→ PROBLEM DETAILS: Could you give the listing again exactly, without its pictures?

→ GIVEN DATA:
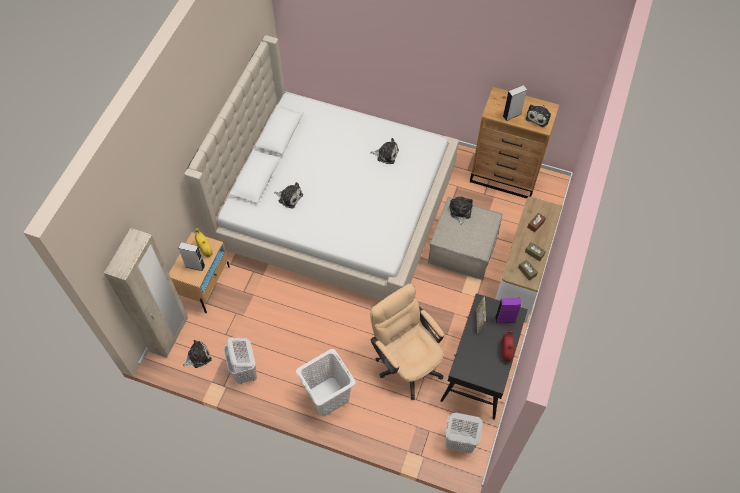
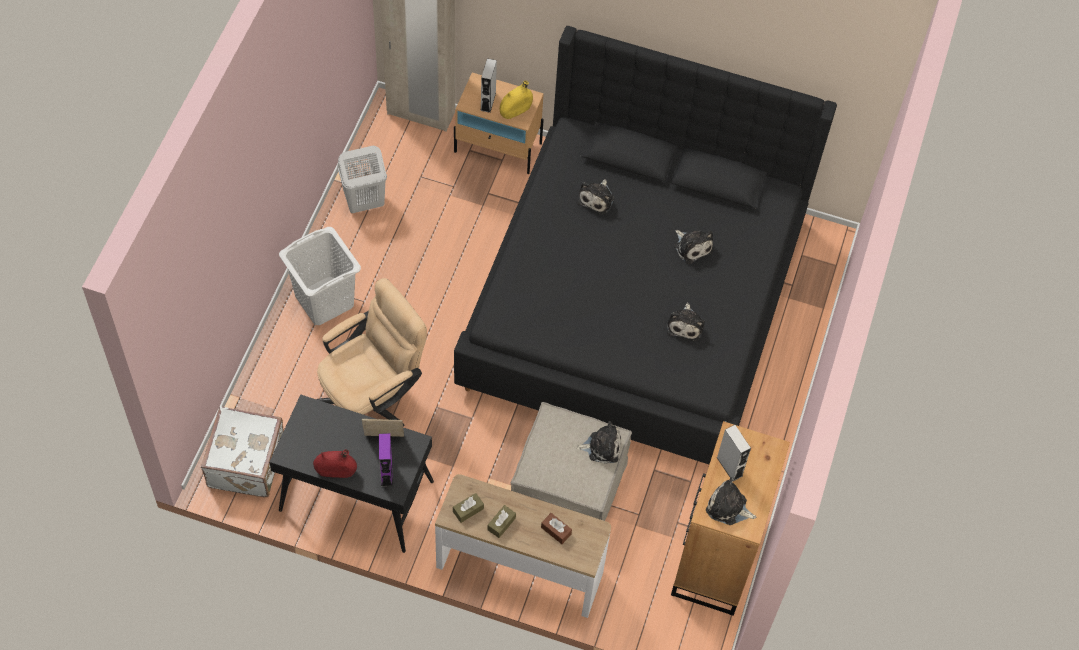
camera: 85 degrees right, 0 degrees up
plush toy [183,340,212,368] -> plush toy moved to [674,230,713,264]
beige bed [184,35,459,301] -> black bed [454,26,837,464]
white laundry basket [445,412,483,453] -> white suitcase [201,406,284,497]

→ EXERCISE RESULT:
camera: 85 degrees right, 0 degrees up
plush toy [183,340,212,368] -> plush toy moved to [674,230,713,264]
beige bed [184,35,459,301] -> black bed [454,26,837,464]
white laundry basket [445,412,483,453] -> white suitcase [201,406,284,497]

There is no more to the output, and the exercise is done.